Nadav Amit <nadav.amit@xxxxxxxxx> · Sun, 9 Jan 2022 00:49:06 -0800

> On Jan 8, 2022, at 10:48 PM, Linus Torvalds <torvalds@xxxxxxxxxxxxxxxxxxxx> wrote:
> 
> On Sat, Jan 8, 2022 at 9:56 PM Nadav Amit <nadav.amit@xxxxxxxxx> wrote:
>> 
>> Just wondering: In a world of ASID/PCID - does the “lazy TLB” really
>> have a worthy advantage?
>> 
>> Considering the fact that with PTI anyhow address spaces are switched
>> all the time, can’t we just get rid of it?
> 

[snip]

> 
> Or maybe it's only worth it on platforms where it's free (UP, possibly
> other situations - like if you have IPI and it's "free").

On UP it might be free, but on x86+IPIs there is a tradeoff.

When you decide which CPUs you want to send the IPI to, in the
common flow (no tables freed) you check whether they use
“lazy TLB” or not in order to filter out the lazy ones. In the
past this was on a cacheline with other frequently-dirtied data so
many times the cacheline bounced from cache to cache. Worse, the
test used an indirect branch so was expensive with Spectre v2
mitigations.
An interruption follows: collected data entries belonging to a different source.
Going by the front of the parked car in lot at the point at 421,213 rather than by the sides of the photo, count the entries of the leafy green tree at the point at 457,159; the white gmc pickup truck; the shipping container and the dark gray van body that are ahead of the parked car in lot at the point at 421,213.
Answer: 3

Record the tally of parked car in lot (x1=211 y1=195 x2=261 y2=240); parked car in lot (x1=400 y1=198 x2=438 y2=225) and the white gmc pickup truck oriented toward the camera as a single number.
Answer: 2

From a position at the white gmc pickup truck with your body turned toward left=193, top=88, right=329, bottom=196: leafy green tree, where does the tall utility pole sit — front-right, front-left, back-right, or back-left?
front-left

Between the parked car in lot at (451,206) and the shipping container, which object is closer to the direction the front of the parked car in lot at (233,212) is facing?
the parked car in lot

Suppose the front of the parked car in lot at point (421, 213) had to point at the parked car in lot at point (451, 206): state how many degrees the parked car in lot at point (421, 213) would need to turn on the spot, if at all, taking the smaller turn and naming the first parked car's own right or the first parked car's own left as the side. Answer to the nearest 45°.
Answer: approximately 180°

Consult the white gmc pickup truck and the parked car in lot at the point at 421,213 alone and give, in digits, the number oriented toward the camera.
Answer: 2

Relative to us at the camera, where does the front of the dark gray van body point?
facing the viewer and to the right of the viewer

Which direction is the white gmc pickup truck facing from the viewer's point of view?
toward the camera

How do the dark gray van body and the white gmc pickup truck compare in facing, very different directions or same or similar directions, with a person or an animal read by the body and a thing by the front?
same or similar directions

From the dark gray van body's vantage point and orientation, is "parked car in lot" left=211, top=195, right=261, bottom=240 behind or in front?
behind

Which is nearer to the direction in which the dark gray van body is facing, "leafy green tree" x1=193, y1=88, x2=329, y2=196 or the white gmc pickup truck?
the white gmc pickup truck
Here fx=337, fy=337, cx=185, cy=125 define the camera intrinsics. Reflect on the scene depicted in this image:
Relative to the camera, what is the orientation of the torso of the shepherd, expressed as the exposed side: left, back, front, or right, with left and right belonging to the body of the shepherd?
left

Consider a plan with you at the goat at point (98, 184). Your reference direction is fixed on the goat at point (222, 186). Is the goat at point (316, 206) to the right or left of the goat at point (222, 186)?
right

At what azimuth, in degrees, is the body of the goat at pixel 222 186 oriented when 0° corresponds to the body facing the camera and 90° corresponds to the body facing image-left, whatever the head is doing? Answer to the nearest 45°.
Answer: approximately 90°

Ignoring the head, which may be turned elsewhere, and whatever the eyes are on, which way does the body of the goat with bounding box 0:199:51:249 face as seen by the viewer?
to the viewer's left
I fixed it some time ago, so things are better and
today the cacheline of is_lazy should bounce less between caches,
but there is a tradeoff in maintaining and checking both cpumask
and then is_lazy for each CPU in cpumask.

It is possible for instance to get rid of is_lazy, keep the CPU
on mm_cpumask when switching to kernel thread, and then if/when
an IPI is received remove it from cpumask to avoid further
unnecessary TLB shootdown IPIs.

I do not know whether it is a pure win, but there is a tradeoff.